Column: August 17, 2011

THE candles guttered in the draught, casting jerky and misshapen shadows of the noblemen on the walls of the games room.

In the amber light, the players stared at the cards fate had dealt them. The only sound was the crackling from the fireplace, and the soft chatter from the womenfolk in the drawing room.

One of the men laid down his cards with an aching sigh. “This hand is bobbins,” he said. “Can’t we play snap?”

“No,” said John Montagu, Fourth Earl Of Sandwich, “We will continue to play the game Faro, this being the 18th century and Faro, consequently, being all the rage. Besides, my hand is a corker.”

Outside the room, the servants hovered and havered. “What shall we do?” they asked. “Dinner will go cold if his Lordship doesn’t end his game. And then her Ladyship will go ape. It will be as bad as the Battle of Culloden, which happened recently according to Wikipedia.”

“You will have to tell him,” the chief butler told a pageboy.

The pageboy was shoved into the room. Gingerly, he approached the Earl.

“Your Earl of Sandwichness?” said the page.

“What is it, Ginger?”

“Your dinner’s ready.”

“Damn and blast it, boy! Can you not see that I have some cards which are quite good in the game Faro, which is currently popular? Go and put your head in the … Wait! I have an idea.”

And he whispered in Ginger’s ear. Ginger disappeared and returned with two slices of bread and some salt beef.

“Look!” The Earl said to his companions. “I have liberated us from the tyranny of the knife and fork.” He slipped the beef in between the two slices of bread. “I have made… a SANDWICH.”

The other noblemen clapped and said what a clever chap Montagu was. “That is the best thing since sliced bread,” said one of them. “In fact, if anything, it finally provides a function for sliced bread.”

But when Montagu went to pick up his “sandwich” he saw Ginger had whipped away the plate. “What the devil?” roared the Earl.

“Sorry, your Earl of Sandwichness,” said Ginger. “Needed to make a few adjustments.”
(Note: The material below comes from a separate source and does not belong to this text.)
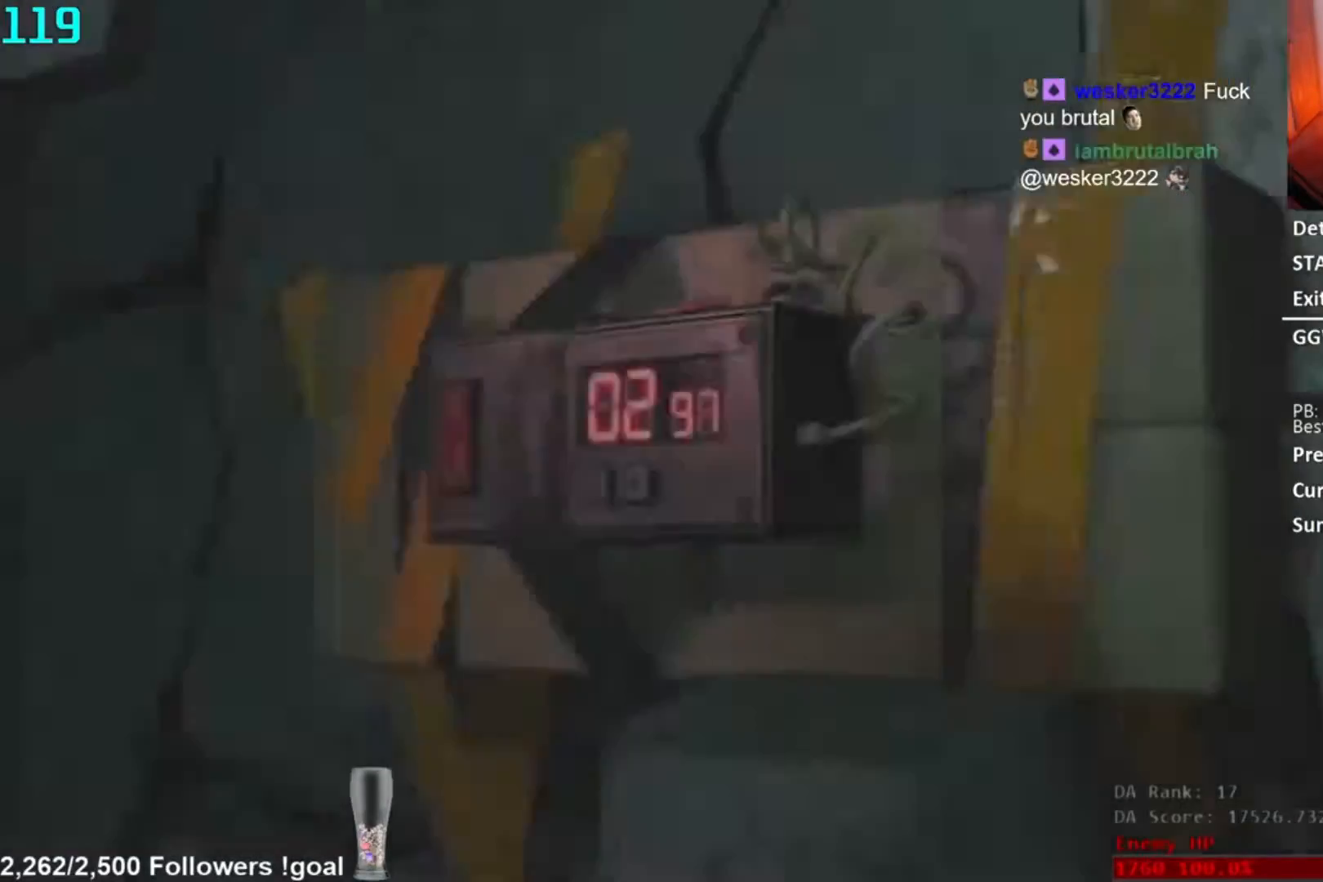
{"buttons": ["L1"], "right_stick": "center", "button_events": [[67, "L1", "down"], [217, "L1", "up"], [467, "L1", "down"]]}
“What is this?” Montagu said, pointing at the plate.

“Garnish, boss. Some lovely crisps…”

“Well, that’s all right, I can pick them up with my fingers. But salad? Yes, I can pick up the quarter of tomato, and the cucumber slice, but the lettuce is pushing it.”

“Oops, nearly forgot,” said Ginger, and he dolloped a load of coleslaw on the plate.

“What’s the point of that?” said Montagu. “Now I HAVE to use a knife and fork. You have completely obliterated any advantage of having a sandwich at all.”

“Can’t help it, boss. That is how sandwiches have to come. It is catering law.”

“Oh, bad luck,” said one of the noblemen, the one who wanted to play snap, and who was secretly jealous that Sandwich had managed to have something named after him. “Never mind, maybe one day you will invent something useful…”

“Wait!” said Montagu. “I have it! In around 250 years, I expect there will be a man in his late thirties on his holidays. Perhaps he will be from Liverpool and wear spectacles.

“Most days while he is on his holiday he will have a sandwich for his lunch for convenience, and, no matter where he goes, he will receive it with crisps, a quarter of tomato, a slice of cucumber, two massive pieces of lettuce and a gigantic splop of coleslaw. Every bloody time with no variation. In the end it will drive him insane.”

“Isn’t that a long shot?”

“Yes,” said the Earl of Sandwich. “But if my name can be used just to make somebody not yet born slightly fed up in a cafe, it is worth it.”

The jealous nobleman sighed. “I wish I could have something named after me, but it is just a hopeless dream.”

“Never mind,” said Montagu. “I will let you play snap. Will that cheer you up, Lord Kentucky Fried Chicken?”